Another usage of EEG activity is its ability to predict treatment response, or a more prognostic rather then a pure ‘diagnostic’ usage (Arns et al., 2013, Arns and Gordon, 2014). Previous studies have demonstrated that an excess of slow (theta) activity and an elevated TBR were most consistently associated to a favorable treatment response to stimulant medication (Arns et al., 2008, Clarke et al., 2002b, Ogrim et al., 2014, Satterfield et al., 1971, Suffin and Emory, 1995) and EEG-neurofeedback (Arns et al., 2012a, Gevensleben et al., 2009, Monastra et al., 2002). Conceptually this can be understood as representative of a hypoarousal subgroup (with excess theta as a signature of drowsiness), hence psychostimulant medication to be most effective for this subgroup by its psychostimulant nature (Arns and Kenemans, 2014, Clarke et al., 2002a). Another EEG metric that has shown promise in predicting treatment outcome is the alpha peak frequency (APF), i.e. the individual frequency at which alpha activity oscillates. This low APF was previously found a biomarker associated with non-response to stimulant medication in male ADHD patients (Arns et al., 2008), but also to antidepressant treatments (Arns et al., 2012b, Arns et al., 2010, Ulrich et al., 1984) suggesting this could be considered a more generic biomarker for non-response and could serve as a translational biomarker to investigate the exact underlying etiology and potentially develop new treatments for such subgroups.

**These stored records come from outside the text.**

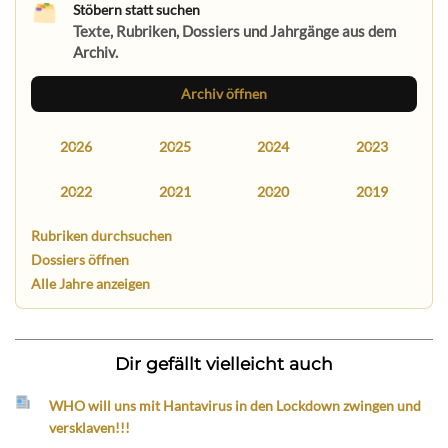
Stöbern statt suchen
Texte, Rubriken, Dossiers und Jahrgänge aus dem
Archiv.
Archiv öffnen
2026
2025
2024
2023
2022
2021
2020
2019
Rubriken durchsuchen
Dossiers öffnen
Alle Jahre anzeigen
Dir gefällt vielleicht auch
WHO will uns mit Hantavirus in den Lockdown zwingen und
versklaven!!!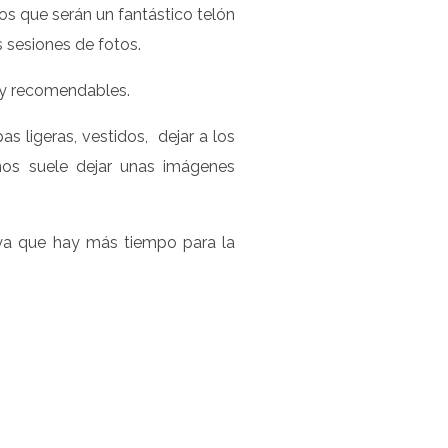
os que serán un fantástico telón
 sesiones de fotos.
uy recomendables.
s ligeras, vestidos, dejar a los
nos suele dejar unas imágenes
 ya que hay más tiempo para la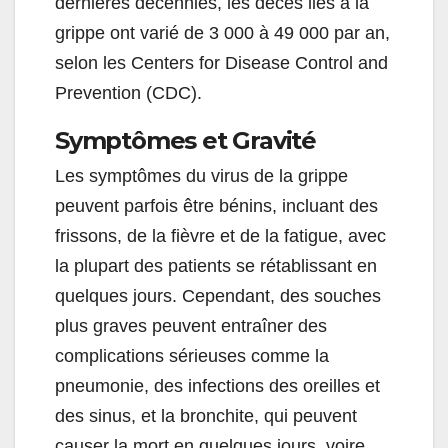
dernières décennies, les décès liés à la
grippe ont varié de 3 000 à 49 000 par an,
selon les Centers for Disease Control and
Prevention (CDC).
Symptômes et Gravité
Les symptômes du virus de la grippe
peuvent parfois être bénins, incluant des
frissons, de la fièvre et de la fatigue, avec
la plupart des patients se rétablissant en
quelques jours. Cependant, des souches
plus graves peuvent entraîner des
complications sérieuses comme la
pneumonie, des infections des oreilles et
des sinus, et la bronchite, qui peuvent
causer la mort en quelques jours, voire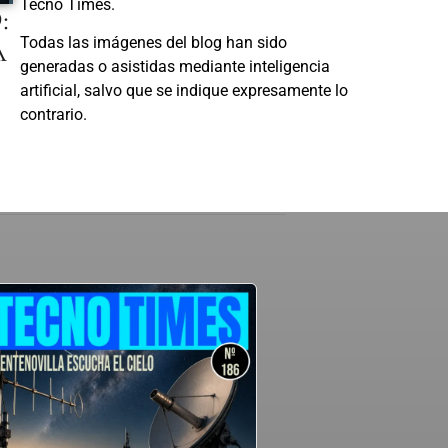
Tecno Times.
:
A
Todas las imágenes del blog han sido
generadas o asistidas mediante inteligencia
artificial, salvo que se indique expresamente lo
contrario.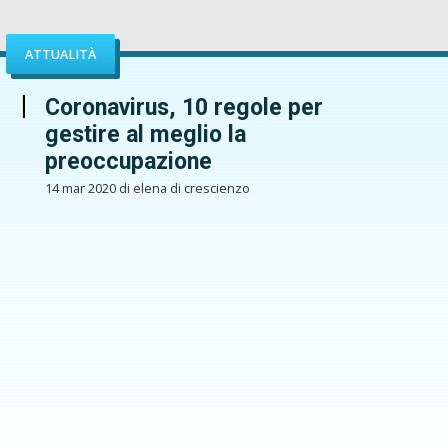
ATTUALITÀ
Coronavirus, 10 regole per
gestire al meglio la
preoccupazione
14 mar 2020 di elena di crescienzo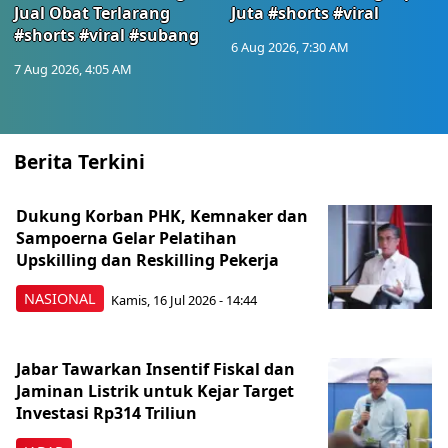
Jual Obat Terlarang
Juta #shorts #viral
#shorts #viral #subang
6 Aug 2026, 7:30 AM
7 Aug 2026, 4:05 AM
Berita Terkini
Dukung Korban PHK, Kemnaker dan
Sampoerna Gelar Pelatihan
Upskilling dan Reskilling Pekerja
NASIONAL
Kamis, 16 Jul 2026 - 14:44
Jabar Tawarkan Insentif Fiskal dan
Jaminan Listrik untuk Kejar Target
Investasi Rp314 Triliun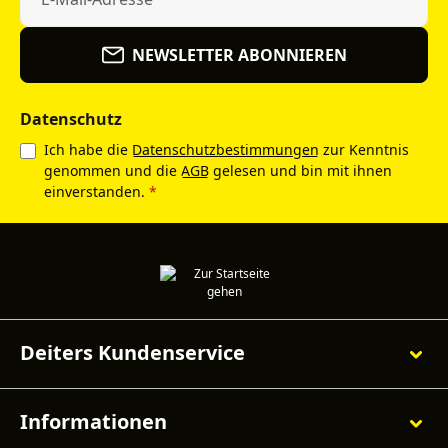
NEWSLETTER ABONNIEREN
Datenschutz
Ich habe die
Datenschutzbestimmungen
zur Kenntnis
genommen und die
AGB
gelesen und bin mit ihnen
einverstanden.
*
Deiters Kundenservice
Informationen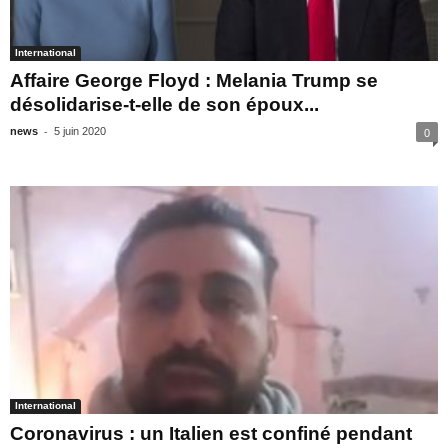
International
Affaire George Floyd : Melania Trump se
désolidarise-t-elle de son époux...
-
news
5 juin 2020
0
International
Coronavirus : un Italien est confiné pendant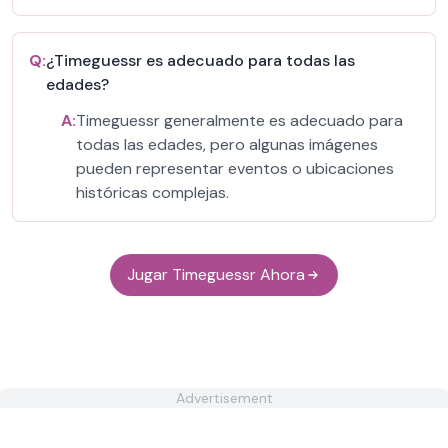
Q:
¿Timeguessr es adecuado para todas las
edades?
A:
Timeguessr generalmente es adecuado para
todas las edades, pero algunas imágenes
pueden representar eventos o ubicaciones
históricas complejas.
Jugar Timeguessr Ahora
Advertisement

Resting-state EEG studies to date often consisted of small sample sizes with a large diversity in demographics and employed a large variety of methods such as different resting-state conditions (eyes-open [EO] or eyes-closed [EC]) etc. Therefore, studies are needed that prospectively test these differences under standardized conditions with appropriate sample size and the use of a multi-site approach to obtain more generalizable results. To this end, the aims of the current study were twofold. First, to investigate ADHD specific differences in brain function compared to typically developing children. Second, to investigate predictors of treatment response to methylphenidate (MPH) using EEG data from the multisite International Study to Predict Optimized Treatment for ADHD (iSPOT-A), collected from 158 healthy children and 336 children and adolescents with ADHD. This is the first and largest multisite study to investigate EEG treatment predictors to MPH using a standardized methodology. Its sample-size and multisite design ensure accurate and generalizable results that allow for investigating interactions with gender and age-group (children vs. adolescents).

Based on the previous literature we hypothesized that there would be no difference between ADHD patients and controls for the TBR and APF on the group level, but there would be main effects of age-group (well-known maturational EEG changes). Furthermore, we predict that non-responders to stimulant medication would have a low TBR compared to non-responders. In addition, we hypothesize in line with our earlier study (Arns et al., 2008) that male ADHD non-responders (NR) would have a lower APF compared to responders (R).